Giù le mani da Winston Churchill.
Se non fosse stato per l’uomo del quale hanno imbrattato la statua, una parte dei militanti europei del movimento “black lives matter” sarebbero oggi schiavi, figli e pronipoti di schiavi, in immensi campi di lavoro a cielo aperto; l’altra parte sarebbe composta dai loro aguzzini e carcerieri.
E invece eccoli qui, bianchi e neri tutti insieme appassionatamente, liberi di inseguire l’ultima tendenza in fatto di moda protestataria. Per l’ennesima volta, infatti, un’istanza sorta in America diventa rito collettivo che, codificato dai social media, viene celebrato in Europa in maniera totalmente avulsa dalle ragioni e dal contesto scatenanti.
Il tutto nella piena legittimità e libertà grazie a Winston Churchill che, “nelle ore più buie”, rifiutò di arrendersi alla trionfante bestia nazifascista e al suo delirante progetto di nuovo ordine mondiale razzista.
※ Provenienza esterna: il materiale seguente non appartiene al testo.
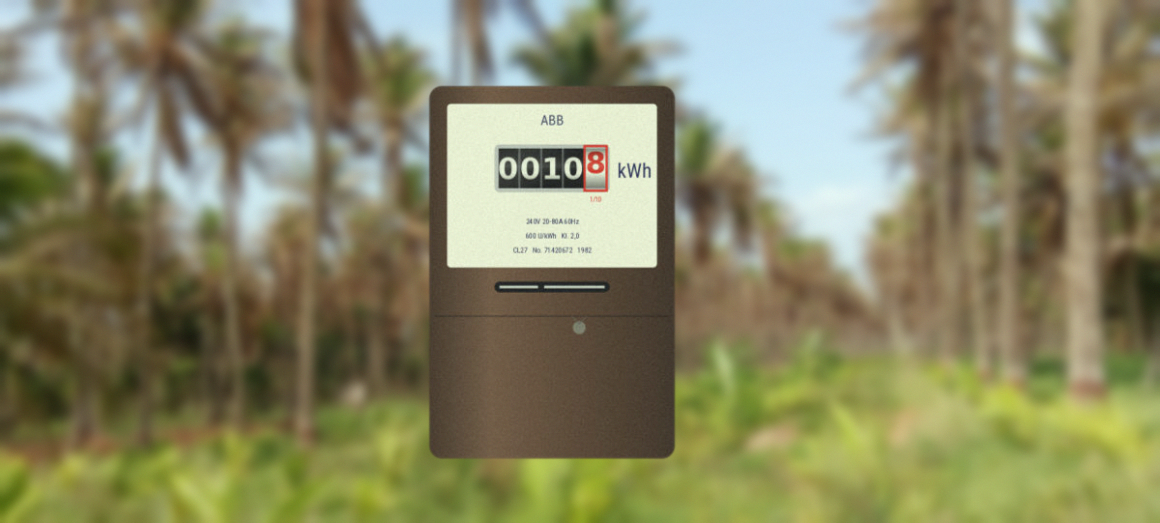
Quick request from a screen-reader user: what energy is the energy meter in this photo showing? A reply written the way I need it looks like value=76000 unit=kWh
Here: value=10.8 unit=kWh
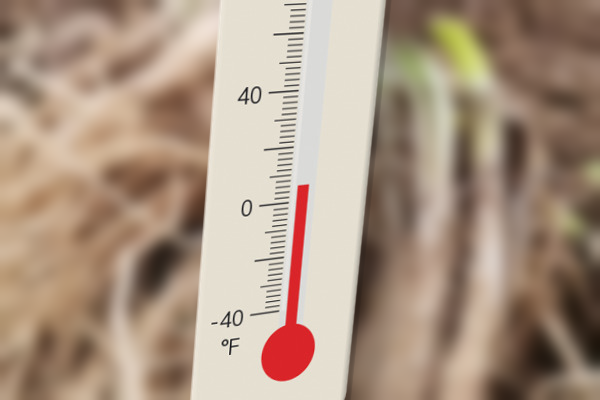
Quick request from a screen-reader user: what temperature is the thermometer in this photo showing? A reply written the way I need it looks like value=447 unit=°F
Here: value=6 unit=°F
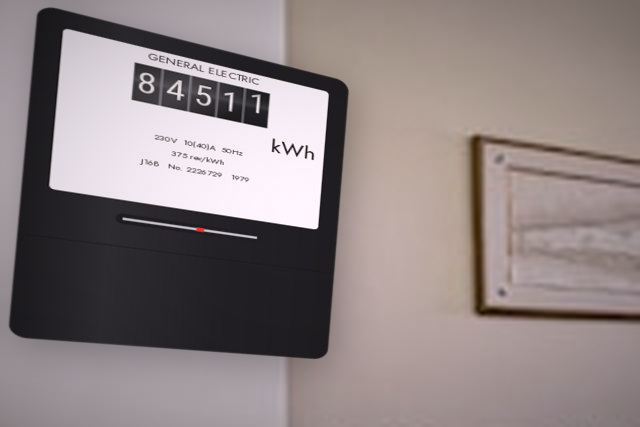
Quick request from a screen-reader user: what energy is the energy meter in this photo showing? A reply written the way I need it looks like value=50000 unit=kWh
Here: value=84511 unit=kWh
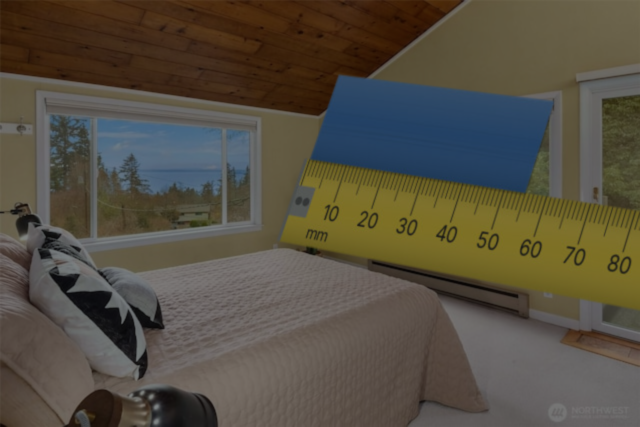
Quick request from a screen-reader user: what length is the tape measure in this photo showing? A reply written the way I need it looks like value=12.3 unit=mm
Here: value=55 unit=mm
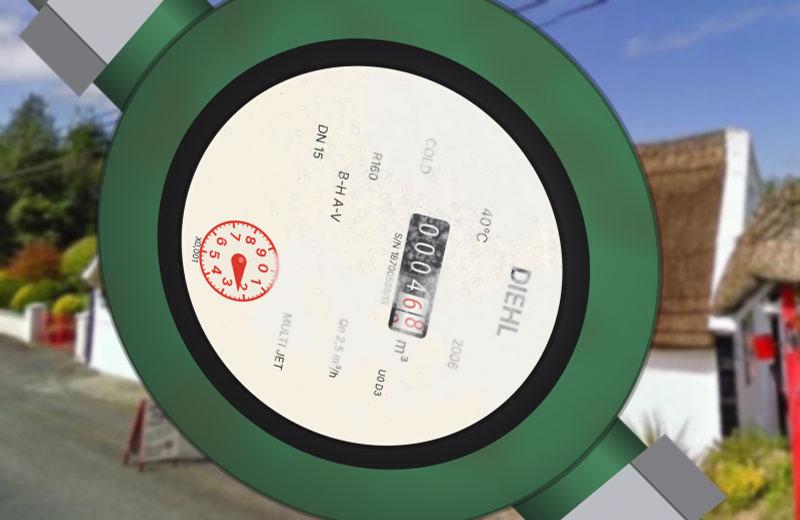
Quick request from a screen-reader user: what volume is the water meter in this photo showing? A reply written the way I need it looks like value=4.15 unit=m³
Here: value=4.682 unit=m³
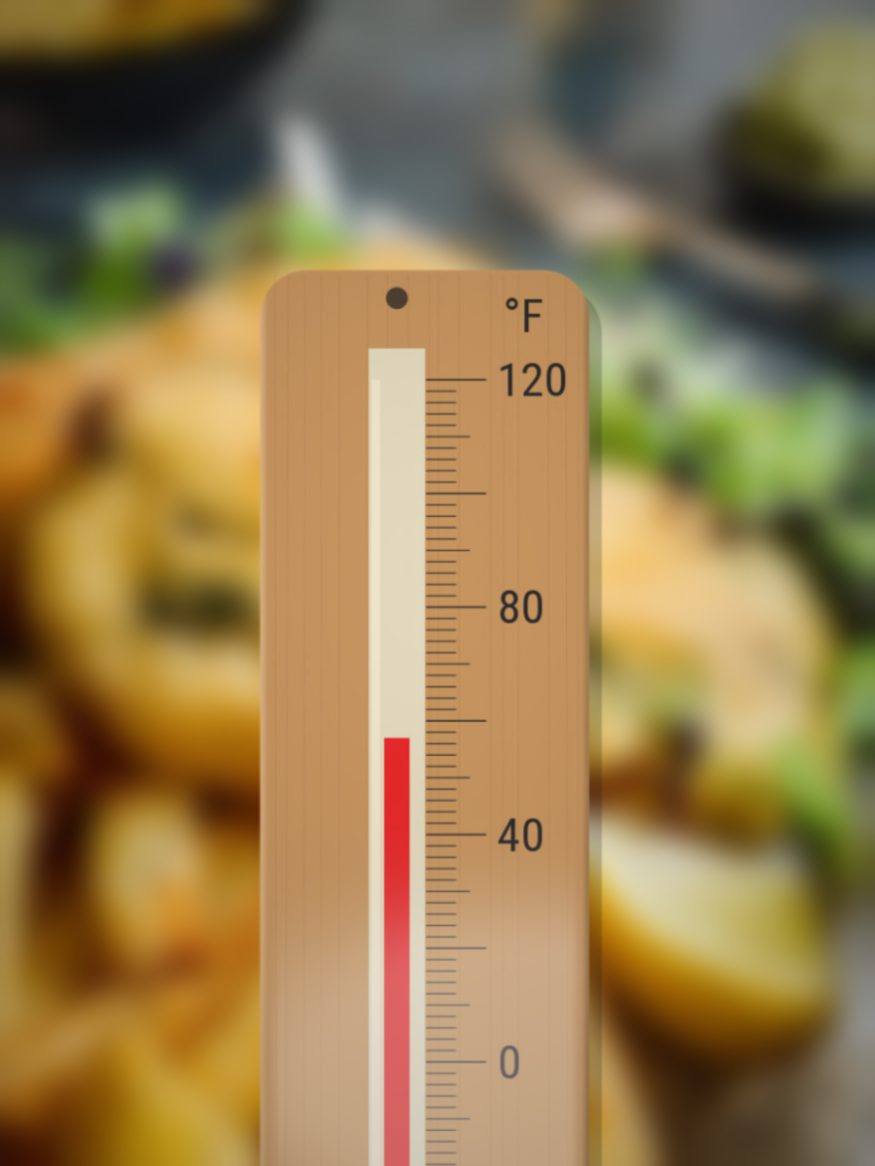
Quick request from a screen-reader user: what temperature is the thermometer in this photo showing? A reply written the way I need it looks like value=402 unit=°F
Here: value=57 unit=°F
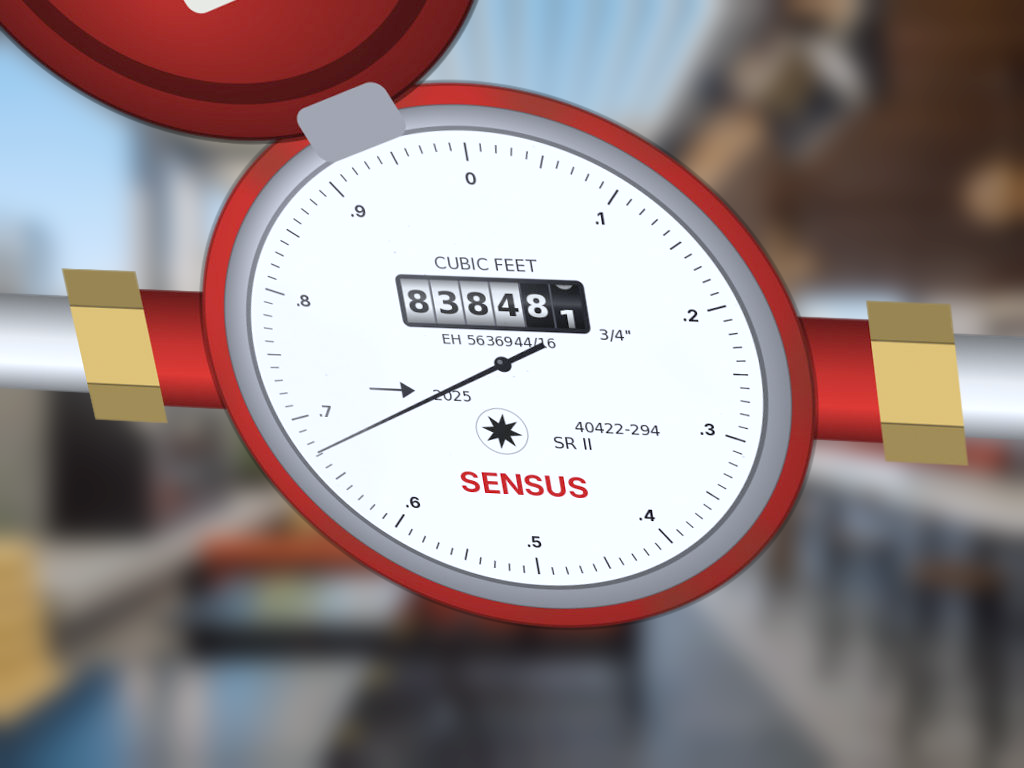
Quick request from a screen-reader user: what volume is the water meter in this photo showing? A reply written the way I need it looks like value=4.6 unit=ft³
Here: value=838480.67 unit=ft³
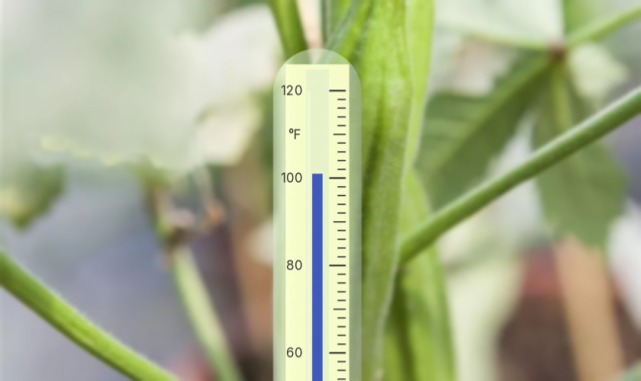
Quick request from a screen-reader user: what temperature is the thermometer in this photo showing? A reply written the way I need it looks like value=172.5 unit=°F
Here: value=101 unit=°F
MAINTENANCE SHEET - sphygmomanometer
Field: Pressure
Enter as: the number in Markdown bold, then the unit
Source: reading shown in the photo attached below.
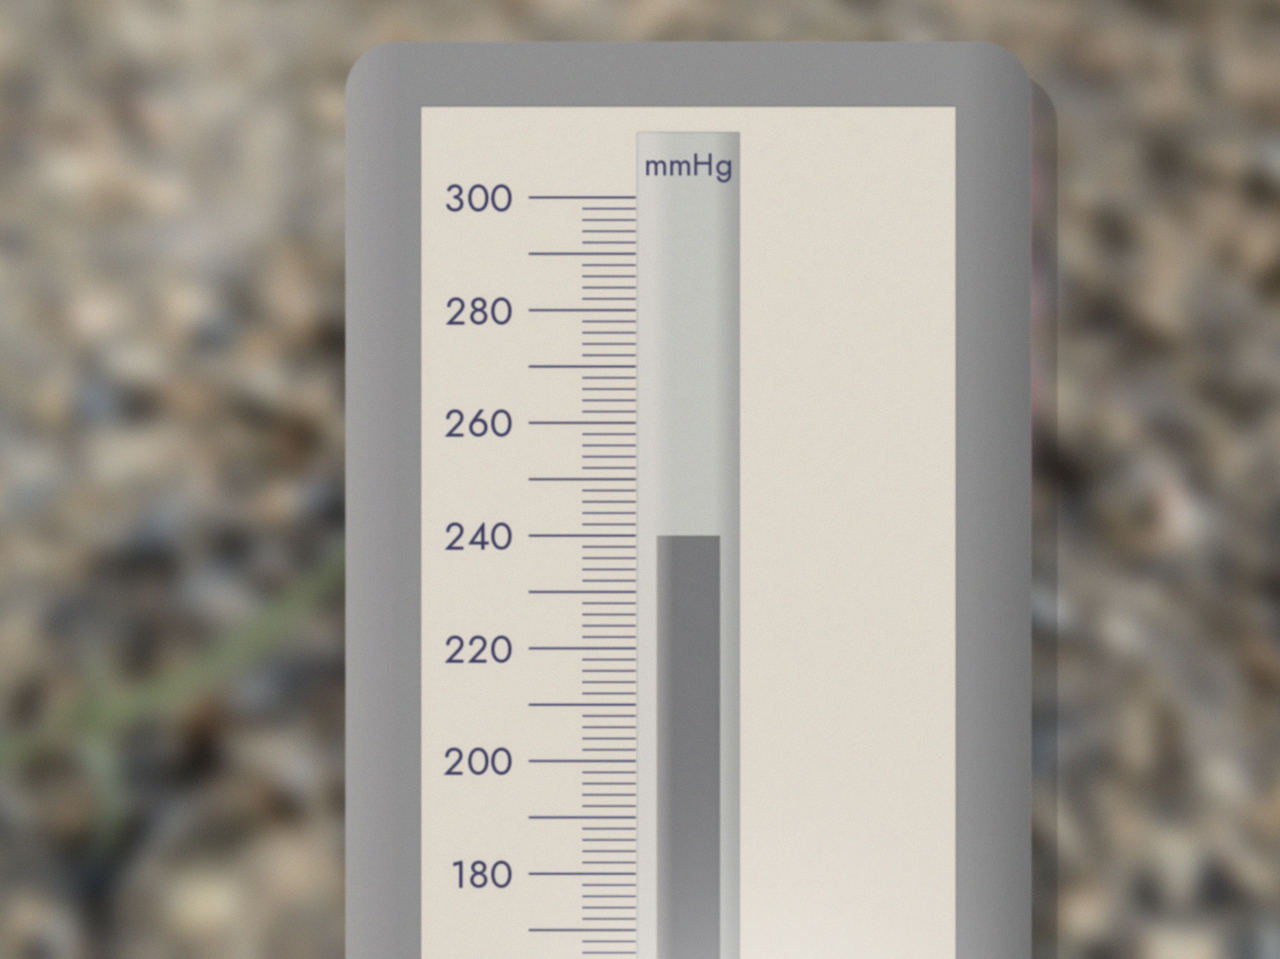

Un progetto che peraltro riconosceva un’importanza centrale all’Impero Britannico a cui avrebbe assegnato il ruolo di guardiano delle cosiddette “razze inferiori”. Grazie al suo “we shall never surrender”, espressione dell’orgoglio di un’aristocrazia imperialista che considerava l’uomo bianco anglosassone investito di una missione civilizzatrice, l’Europa si salvò dall’incubo nazista.
Quella visione oggi sarebbe inaccettabile ma, ripercorrendo il filo della storia, è in essa che affondano le radici di un Paese la cui capitale ha un sindaco di religione musulmana e diversi fra i suoi ministri sono figli e nipoti di immigrati provenienti dalle terre del vecchio impero. Cosi come in essa, ugualmente, affondano le radici dell’ideale di un’Europa unita che ha tra i suoi valori fondanti il rifiuto del razzismo in tutte le sue forme ed espressioni. Senza il bianco conservatore Winston Churchill non sarebbero esistiti ne l’uno ne l’altro.
Eppure, è notizia di ieri, il governo britannico ha dovuto ricoprire con un’umiliante gabbia il monumento a lui dedicato nel cuore di Londra per evitare che, per l’ennesima volta, venisse vandalizzato da orde di imbecilli.
Ci si consenta una domanda a latere di questa riflessione. Una volta che #blacklivesmatter avrà cessato di essere trending topic e le pose in ginocchio non saranno più facili photo opportunity per politici e influencer, che fine farà il dibattito sulla piaga del razzismo? Se ne continuerà a parlare o seguirà le sorti dell’hashtag grossolanamente appioppatogli?